И неожиданно переменил разговор:
— Каково устроился?
— Крышу имею.
— Мало. Определю тебя в службу по высшему разряду переводчиком с еллинского, латынского, валашского, языков восточных. Справишься ли? — поглядел и ухмыльнулся.
— Потщусь вашей милости.
— У меня думный дьяк получает жалованья семьдесят два рубля с алтыном. Тебе положу сто рублей, как от Досифея прислан и дома своего не имеешь.
— Завидовать будут.
— Само собою. А потом языки-то прикусят. Ох, темнота, темнота наша, — пытливо взглянул на Николая, словно испытывая его: заслужил ли доверия. — Неустройства много. Никон возмутил народ, а чего ради? Двоеперстие ли, троеперстие — все едино, лишь бы к Господу дошло. А теперь разгорелся пожар на Руси — не погасишь. Да и как утушить, коли встал мужик поперек никонианской щепоти. Нет, не с того надобно было начинать, не с того. Науки у нас втуне, без призору, как бы от нечистой силы. Англичаны и французы, голландцы, шведы корабли строят, морскую торговлю завели, богатеют год от года. А мы все топчемся, все истину божью взыскуем, каковыми перстами себя осенять озабочиваемся.
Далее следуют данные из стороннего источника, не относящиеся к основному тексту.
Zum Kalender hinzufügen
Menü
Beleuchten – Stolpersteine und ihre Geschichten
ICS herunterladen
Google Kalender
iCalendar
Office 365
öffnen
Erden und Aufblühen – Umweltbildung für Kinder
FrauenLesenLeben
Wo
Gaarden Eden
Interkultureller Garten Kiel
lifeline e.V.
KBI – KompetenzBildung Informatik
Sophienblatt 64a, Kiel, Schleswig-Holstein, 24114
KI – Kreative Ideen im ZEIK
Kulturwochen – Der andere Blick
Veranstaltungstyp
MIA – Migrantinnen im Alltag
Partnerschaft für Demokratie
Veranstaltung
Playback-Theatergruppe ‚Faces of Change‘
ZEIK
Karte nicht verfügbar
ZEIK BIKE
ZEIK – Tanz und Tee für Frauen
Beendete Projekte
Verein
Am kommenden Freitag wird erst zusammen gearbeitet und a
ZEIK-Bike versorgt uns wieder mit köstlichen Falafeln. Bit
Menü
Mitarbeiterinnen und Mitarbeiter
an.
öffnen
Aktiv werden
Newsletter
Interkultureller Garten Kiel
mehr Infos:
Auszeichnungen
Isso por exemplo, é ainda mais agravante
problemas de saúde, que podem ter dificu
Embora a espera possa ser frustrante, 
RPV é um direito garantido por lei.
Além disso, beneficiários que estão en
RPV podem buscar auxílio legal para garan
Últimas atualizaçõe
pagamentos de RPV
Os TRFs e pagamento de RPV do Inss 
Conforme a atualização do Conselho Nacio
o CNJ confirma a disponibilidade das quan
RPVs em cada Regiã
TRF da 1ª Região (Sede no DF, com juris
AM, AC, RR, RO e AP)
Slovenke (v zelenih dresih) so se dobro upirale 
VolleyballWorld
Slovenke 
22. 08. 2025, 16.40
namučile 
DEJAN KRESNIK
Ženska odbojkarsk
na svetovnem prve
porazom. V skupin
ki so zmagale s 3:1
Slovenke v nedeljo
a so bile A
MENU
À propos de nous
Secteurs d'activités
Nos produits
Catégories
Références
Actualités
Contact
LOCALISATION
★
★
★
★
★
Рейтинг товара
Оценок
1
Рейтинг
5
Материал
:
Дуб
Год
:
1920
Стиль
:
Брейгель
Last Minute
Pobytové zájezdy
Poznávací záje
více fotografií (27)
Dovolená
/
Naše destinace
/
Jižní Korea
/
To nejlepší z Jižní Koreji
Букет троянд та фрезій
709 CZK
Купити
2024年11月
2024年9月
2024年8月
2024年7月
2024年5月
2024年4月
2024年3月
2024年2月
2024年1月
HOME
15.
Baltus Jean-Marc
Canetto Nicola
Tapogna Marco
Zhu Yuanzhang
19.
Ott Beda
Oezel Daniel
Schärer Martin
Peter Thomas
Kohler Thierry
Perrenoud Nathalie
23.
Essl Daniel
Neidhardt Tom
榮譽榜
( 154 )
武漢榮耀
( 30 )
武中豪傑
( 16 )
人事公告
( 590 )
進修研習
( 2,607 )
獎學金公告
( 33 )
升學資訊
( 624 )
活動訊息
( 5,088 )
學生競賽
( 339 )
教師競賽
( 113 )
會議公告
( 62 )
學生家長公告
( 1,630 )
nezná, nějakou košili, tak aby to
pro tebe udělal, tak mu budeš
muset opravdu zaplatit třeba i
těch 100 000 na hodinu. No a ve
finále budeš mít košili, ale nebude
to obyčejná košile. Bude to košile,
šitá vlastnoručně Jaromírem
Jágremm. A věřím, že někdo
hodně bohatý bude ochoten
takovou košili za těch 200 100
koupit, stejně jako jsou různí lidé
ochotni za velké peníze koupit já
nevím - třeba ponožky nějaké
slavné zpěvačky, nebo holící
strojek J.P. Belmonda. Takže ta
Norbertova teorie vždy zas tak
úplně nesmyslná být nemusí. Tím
Жизнь ведем не с того конца. Вроде как ревнители древлего благочестия. Царь-государь добра ищет, кабы не Никон, не было у нас смуты. Было время, Никон ему показался. Мнилось: сильный человек, боголюбивый, порядок церковный наведет. А он — любовластен да любочестен. Великим государем именовать себя повелел. Начал за здравие, а кончил за упокой. Силою стал гнуть народ. А в божьем строении сила более всего вредна. Поздненько углядел великий государь сию вредоносность. Отрешили Никона во славу Божию. А сколь силы на это положили… Кабы на что доброе.
12
Шариат — свод мусульманских правовых и теологических нормативов, провозглашенных исламом «вечным и неизменным» плодом божественных установлений. Шариат часто называют мусульманским правом.